No nos asombre la dilación; está el gran Sacerdote en el punto más importante de su Misa, y se goza, fervoroso, en prolongarla. Está haciendo, a solas con su Padre celestial, los preciosos mementos de ella.
Es esta su Misa, su gran Misa… El Altar es la Cruz… Son su sacrosanto Cuerpo y Sangre la hostia y el cáliz… Es el amor que le inmola su propio Sacerdote…
Sacrificador y sacrificado a la vez…, Sacerdote y Víctima…, oblación y oferente… Cristo Dios, en aquella hora solemne, presenta a su eterno Padre su Cuerpo y su Sangre como precio de la Redención humana.
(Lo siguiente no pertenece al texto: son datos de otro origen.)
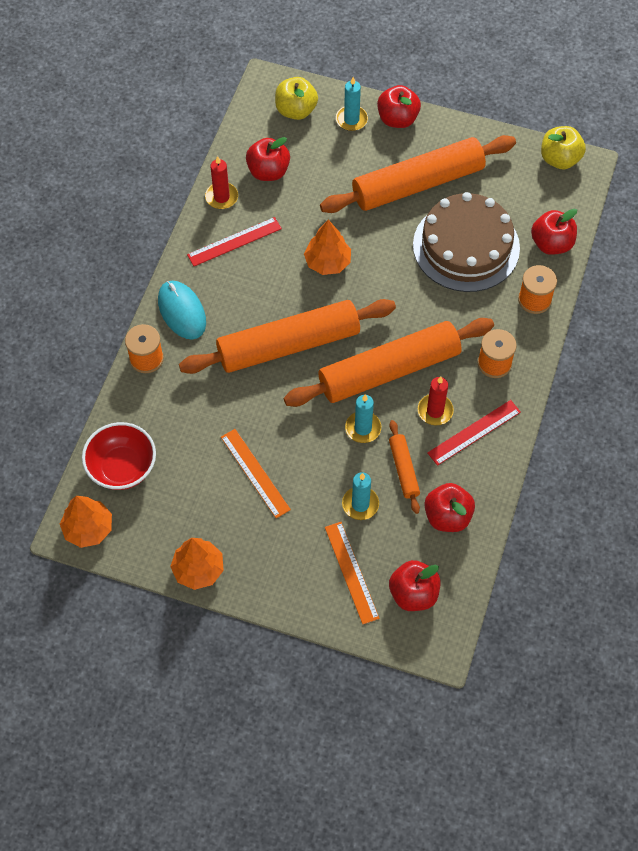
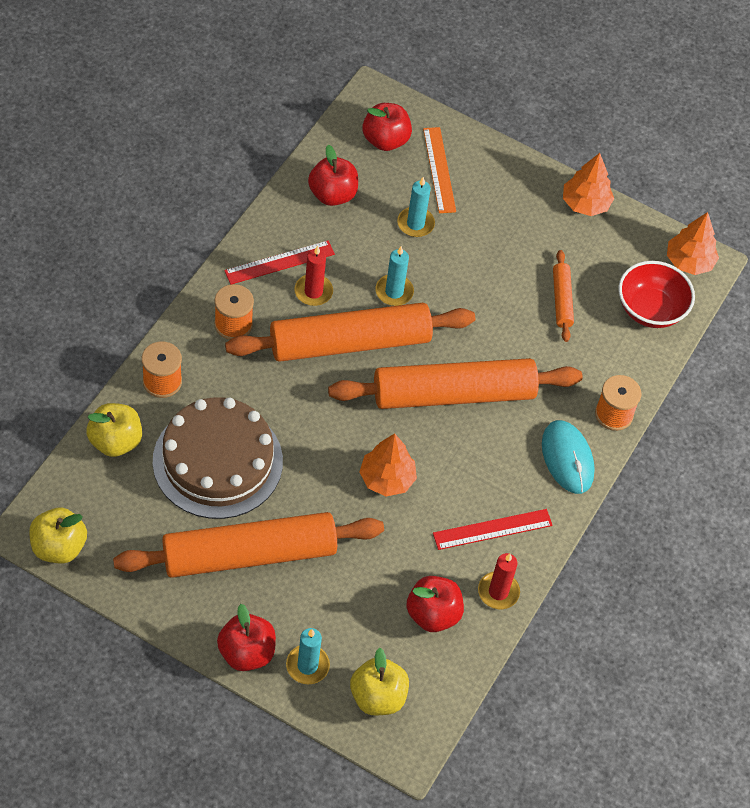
camera: 175 degrees left, 5 degrees down
orange ruler [221,429,291,518] -> none
orange rolling pin [389,420,420,514] -> orange rolling pin moved to [553,250,574,342]
red apple [531,209,577,255] -> yellow apple [86,403,142,457]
Empezó tal Misa cuando en el Huerto inició su dolorosa Pasión; la concluirá cuando, inclinada la cabeza, lance el postrer suspiro.
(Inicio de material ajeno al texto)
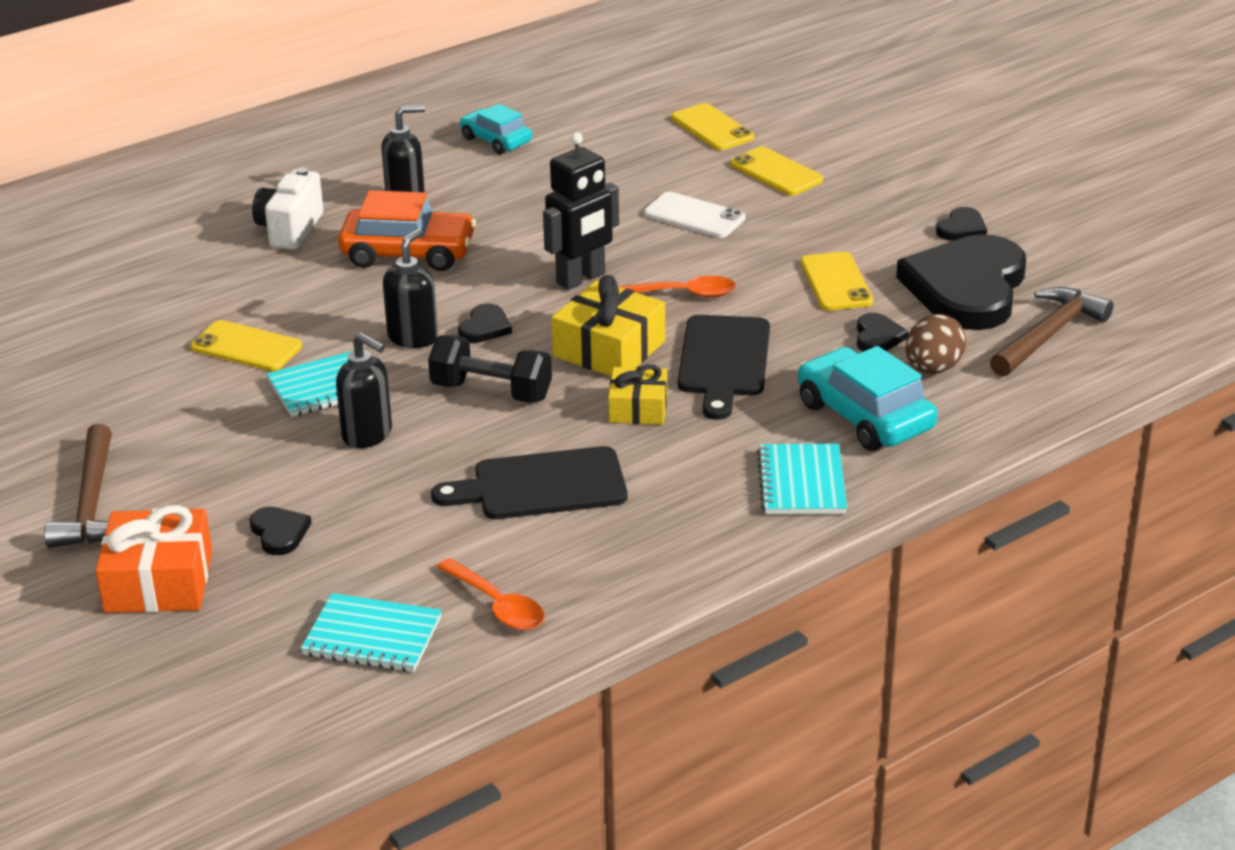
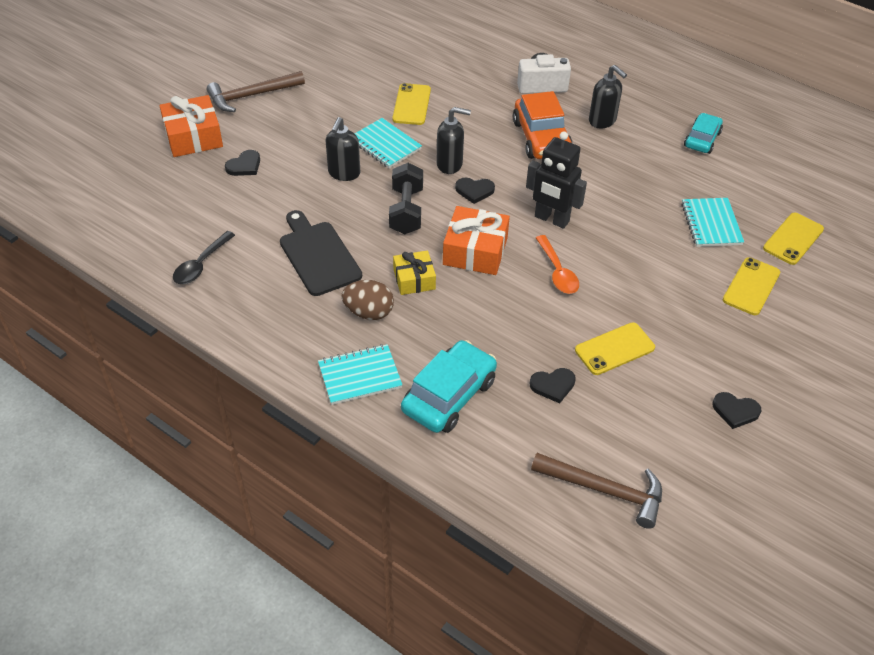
camera: 70 degrees right, 15 degrees up
turquoise notebook [301,593,442,672] -> turquoise notebook moved to [681,198,744,247]
orange spoon [437,558,545,630] -> black spoon [173,231,235,284]
yellow gift [551,275,665,376] -> orange gift [443,206,510,275]
white phone [644,192,746,238] -> none
black cutting board [678,315,770,420] -> none
black heart [896,234,1026,330] -> none
brown egg [906,314,966,374] -> brown egg moved to [342,280,394,320]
Y estas tres horas de agonía, interrumpida sólo por alguna que otra palabra de altísima significación; estas tres horas entre el luto de los cielos y el pavoroso estremecerse de la tierra; estas tres horas en las que permanece la augusta Víctima en recogido e interior coloquio con su Padre celestial, son, como hemos dicho, los mementos de este su penoso sacrificio.
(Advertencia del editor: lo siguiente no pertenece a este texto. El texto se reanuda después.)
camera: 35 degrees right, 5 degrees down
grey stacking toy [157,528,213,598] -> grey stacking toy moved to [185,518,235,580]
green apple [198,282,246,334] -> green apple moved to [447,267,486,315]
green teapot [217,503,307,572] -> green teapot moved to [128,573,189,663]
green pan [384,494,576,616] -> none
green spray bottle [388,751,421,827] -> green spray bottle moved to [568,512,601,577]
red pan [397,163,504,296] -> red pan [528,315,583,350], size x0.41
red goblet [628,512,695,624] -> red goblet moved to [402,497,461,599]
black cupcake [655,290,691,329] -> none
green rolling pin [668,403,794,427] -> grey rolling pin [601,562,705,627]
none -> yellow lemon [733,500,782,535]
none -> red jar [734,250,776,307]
Lo supo acertar bien aquel dichosísimo ladrón, que tal coyuntura aprovechó para recomendarse a sus intenciones, y logró al punto verse satisfecho.
Memento mei, le dijo, y mereció especial y particular memento del Hijo de Dios.
¿Nos parecen largos los plazos que en tal ocupación emplea el Sacerdote divino?
Consideremos lo inmenso y sin fin de las intenciones por las que aplica aquella su primera Misa.
Pero no, no nos perdamos en esta consideración…. Una sola cosa dígase cada uno a sí mismo…. Es reflexión sublime y que no puede menos que hacernos honda impresión…
El divino Sacerdote ora en aquellos instantes… Y ora por cada uno de nosotros…
Sí…, por mí, como si por mí solo orase; porque la oración de Dios no se divide ni disminuye porque se haga por otros, ni le es distinto hacerla por uno o hacerla por mil…
Ora, pues, por mí, como si en toda la extensión del mundo y de los siglos no viese más que a mí…
Ora por mí, a quien ve desde lo alto de su Cruz, en el decurso de los tiempos futuros, para Él eternamente presentes…
Ora por mí, a quien conoce clara y distintamente, como al ladrón que tiene a su lado, o como a su Madre a la que tiene a sus pies…
Ora por mí, a quien divisa entre mil y entre millones; a quien llama por mi nombre; a quien conoce por mi fisonomía; de quien sabe el punto y hora del nacimiento, del bautismo, de la elección de estado y del morir…
Ora por mí, a quien ama y compadece, para quien prepara auxilios, y de quien perdona injurias, y de quien le afligen pasadas y futuras negras infidelidades…
Ora por mí, en mí piensa, en mí se fija, a mí atiende…
¡Gran cosa debo de ser, cuando en mí se ha fijado el más importante pensamiento de este moribundo, que es Hijo de Dios!
No es posible sondear toda la profundidad de este pensamiento, agotar su infinita dulzura…
Pero, ¡cuán terrible ha de ser, en la última hora, tenerlo clavado en el corazón, como acusador de una vida ingrata a Dios!
¡Qué horrible derecho dará eso a la justicia de Dios!
Tan horrible derecho le dará a su justicia, como severísimo es el que le ha dado a mi amor.
Debo, pues, elegir… O el amor de Dios o su justicia… O el eterno abrazo del Padre, o la eterna reprobación del Juez…
¡Oh Señor! ¡Oh Padre! ¡Oh Juez! Memento mei, Domine, cum veneris in regnum tuum… Acuérdate de mí cuando vengas en tu reino…
Con estas disposiciones, participemos de la Semana Santa, especialmente del Triduo Sacro.